Do we still believe in Tour de France?
The 100th edition of Tour de France crowned its new champion Britain’s Chris Froome, recently. But the past continues to haunt the tournament. Do we as fans and viewers still believe in the prestigious race? Have we not been let down many times in the past? And why, should we now believe in the new champions or for that matter even in the race itself?
Tour de France is not only about winners anymore. It is neither only about cycling or the difficult terrains. Now, it is also about doping. The ugly past of the game brought to disgrace by Lance Armstrong has haunted even the current champion. These days, with a victory comes a not-so-pleasant question - how authentic is the victory?
Chris Froome had to answer the often repeated question about doping. "I can understand why people are asking about doping, given the history of the sport - they have been let down so many times before. But I`m also one of those people who has been let down. I`ve also believed in people who have turned out to be cheats and liars. But I can assure you, I`m not," he said in an interview.
Ever since I learnt that there was a part in the world where cycle races are held in difficult terrains, over various stages, I was quite amazed. Those were the times of Lance Armstrong.
Lance Armstrong was my childhood hero. I was fascinated with his life, his wins and his courage in beating cancer and coming back and winning titles. But, last year, this legend fell to - disgrace. His was ripped off his seven Tour de France titles and accused of doping, charges which he did not even defend.
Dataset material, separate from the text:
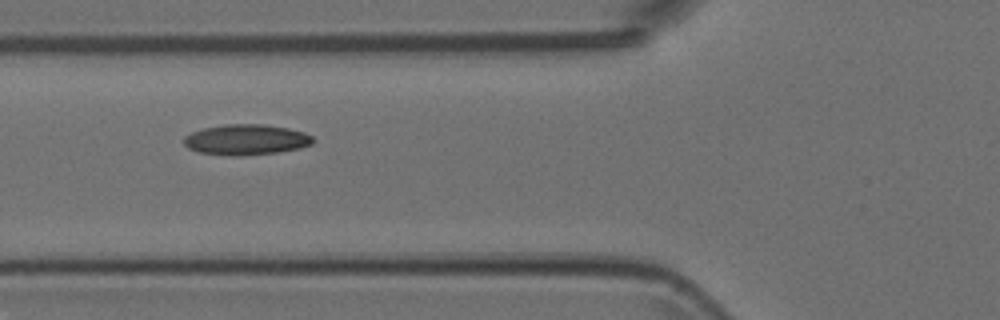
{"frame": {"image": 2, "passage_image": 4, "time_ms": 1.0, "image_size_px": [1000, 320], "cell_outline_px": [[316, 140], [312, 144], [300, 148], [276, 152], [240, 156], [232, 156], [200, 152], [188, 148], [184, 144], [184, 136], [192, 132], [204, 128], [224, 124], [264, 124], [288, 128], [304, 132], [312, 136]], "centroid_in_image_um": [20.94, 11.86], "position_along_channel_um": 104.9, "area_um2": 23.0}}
Over the period of last few years, Tour de France had become synonymous with Lance Armstrong. In an interview this year, Armstrong was quoted saying, “Cycling is impossible without doping.” Now, this comes from a man who has been an integral part of many tours.
Even the data supports this. Of the 33 Tour wins since 1980, 17 have been tainted by doping. The list includes seven-time winner Lance Armstrong, Fluyd Landis, Alberto Contador, Marco Pantani, Laurent Fignen and many others.
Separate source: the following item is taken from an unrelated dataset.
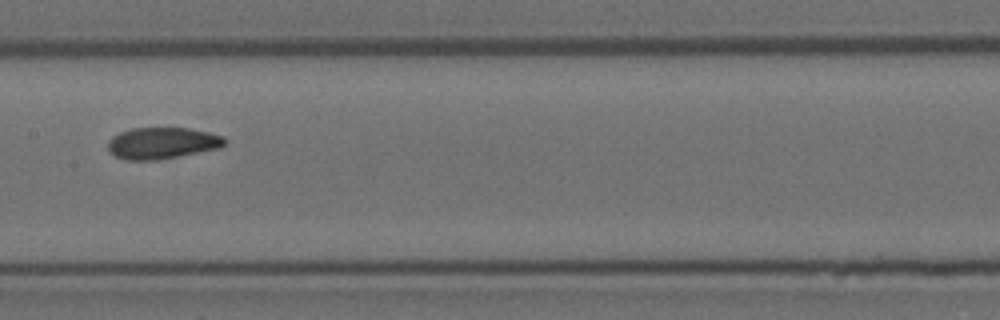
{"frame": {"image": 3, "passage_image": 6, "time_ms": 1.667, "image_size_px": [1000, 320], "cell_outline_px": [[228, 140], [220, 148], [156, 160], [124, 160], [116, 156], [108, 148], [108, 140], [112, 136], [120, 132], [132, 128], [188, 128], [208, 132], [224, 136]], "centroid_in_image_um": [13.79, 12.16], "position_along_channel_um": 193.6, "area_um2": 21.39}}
Looking at the figures, how can the fans and followers of the game, believe in the champions. When one of the trusted players admits to doping, he not only cheats himself and robs himself of fans; he also creates distrust in the game.
The month long race comprises 21 stages and this year it covered a total distance of 3,404 kilometers. The stages are all divided into various terrains, with the difficulty level rising in all. With such a tough competition, the fitness level of the athletes is a big question and not being attracted to doping is another.
Interestingly, Froome had been tested 19 times in this Tour de France alone. Nothing could prove he doped. But even then why can’t we fans accept that. The shadow of the ugly past continues to bother.
It will take many more Chris Froomes to clear the image of Tour de France and resurrect its lost glory.